As soon as that play concludes its run on April 28, she jets off to Los Angeles to reprise her role as Solange Lafitte in the musical Follies, which will have a six-week run at the Ahmanson Theatre starting on May 3.
In addition she continues in her recurring role as the meddling Jackie Florrick on CBS' hit drama The Good Wife, and recently guest starred on the popular web series Submissions Only. TheaterMania recently spoke to Peil about these projects.
THEATERMANIA: Your character in The Morini Strand was a real person, wasn't she?
MARY BETH PEIL: Yes, but when I first did an informal table read of the play last summer, I thought she was a fictional character. So I was intrigued to learn she was a real person, even though many people never heard of her -- even violinists of a certain age never heard of her. She was a real force during her lifetime; she even played like a man. But some people were offended by her chutzpah. She died at age 95, and lived as a recluse for the last 20 years of her life.

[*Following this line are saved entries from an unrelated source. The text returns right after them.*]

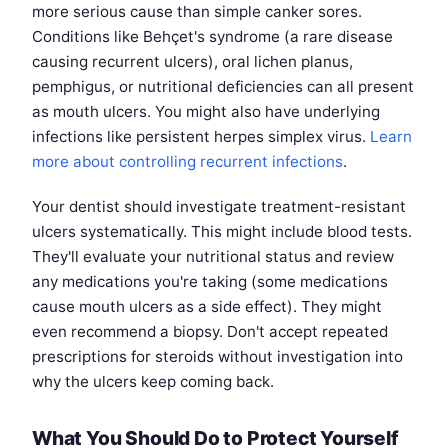
more serious cause than simple canker sores.
Conditions like Behçet's syndrome (a rare disease
causing recurrent ulcers), oral lichen planus,
pemphigus, or nutritional deficiencies can all present
as mouth ulcers. You might also have underlying
infections like persistent herpes simplex virus.
Learn
more about controlling recurrent infections
.
Your dentist should investigate treatment-resistant
ulcers systematically. This might include blood tests.
They'll evaluate your nutritional status and review
any medications you're taking (some medications
cause mouth ulcers as a side effect). They might
even recommend a biopsy. Don't accept repeated
prescriptions for steroids without investigation into
why the ulcers keep coming back.
What You Should Do to Protect Yourself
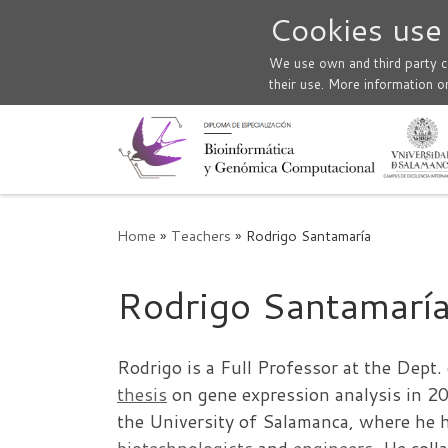
Cookies use
Skip to content
We use own and third party co
their use. More information o
Home
»
Teachers
»
Rodrigo Santamaría
Rodrigo Santamarí
Rodrigo is a Full Professor at the Dept
thesis
on gene expression analysis in 2
the University of Salamanca, where he ha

TM: And the story you tell in the play is based on truth as well, right?
MBP: Yes, there was this robbery where someone not only took her beloved Stradivarius violin, but her private papers, which included music with notations -- some of which went back to people who had played with Brahms. When I read the play, I was so struck by the authenticity and the way the characters talk about classical music.
TM: Was it easy to research her life and work?
MBP: No, I had to keep digging. In fact, just the other day, I got an email from a friend whose father had played with her. And luckily, some live concerts were just re-released by this obscure CD company -- and with remastering, you could really hear her playing. But because this is a theatrical event, I don't feel restricted to look like her or talk like her. And even better, I have permission to be cranky like her. I've never played a role like this before.
TM: Will it be hard to recapture Solange in Follies, especially with such a short break between the two productions?
MBP: I don't think it will be difficult to get back to Solange. First, we have the wonderful music of Stephen Sondheim to get us there, and it will be the same costumes and same blocking as New York. I never thought anyone would cast me in that role -- even I had doubts once I got the part. But Eric Schaeffer and Warren Carlyle, our director and choreographer, gave me permission to do what I wanted with her. I did not have to play her the way other people have. And eventually, I did fall in love with her and the part. Even though I'm only on stage for a few minutes, every time you're up there, you have to hit a home run. It's really a good exercise in concentration.
TM: You certainly stand out in Follies, in that amazing black dress. How did that costume come about?
MBP: Gregg Barnes, the designer, and I talked over the phone. I wanted to be the tallest woman on stage, and I thought it would be great to be all in black. I was thinking something in silk or satin, but he wanted a knit dress -- so we found this wonderful woman who does her own knitwork. It's extraordinary.
TM: You're on your third season of The Good Wife -- which has been renewed for a fourth. What's your take on Jackie? She's sort of become the villain of the show, hasn't she?
MBP: I don't think Jackie is bad person, she's just from the old school in Chicago, where family and politics is all the same thing. She's all about the rules and what's allowed to be broken and what's not. As far as she's concerned, someone's got to maintain the standards. And she is truly protective of her son and grandkids and to keep the family dynasty going through Peter. She doesn't think he did anything wrong in cheating on his wife, because he did what her own husband did. It's hard for Jackie to think what she could've done differently; it's too potentially dangerous for her own well-being..
TM: Do you enjoy working with that amazing cast?
MBP: Yes. Julianna Margulies is such a wonderful actress and wonderful person. It's so delightful for all of us to be working with her. The only thing is we work really quickly, and the minute the shot is finished, we're in hysterics and then we're done. I'd like to hang out with her more. And I'd love to have some scenes with Christine Baranski. We did Sweeney Todd together at the Kennedy Center; she's a great gal and it would be fun to have the woman-to-woman dynamic between Jackie and Diane.
TM: Do you have any other theater plans coming up after Follies?
MBP: No, but I never know what happens when the phone rings or who is going to end up on the other end. Anything can happen. Right now, I feel like my career is some kind of miracle.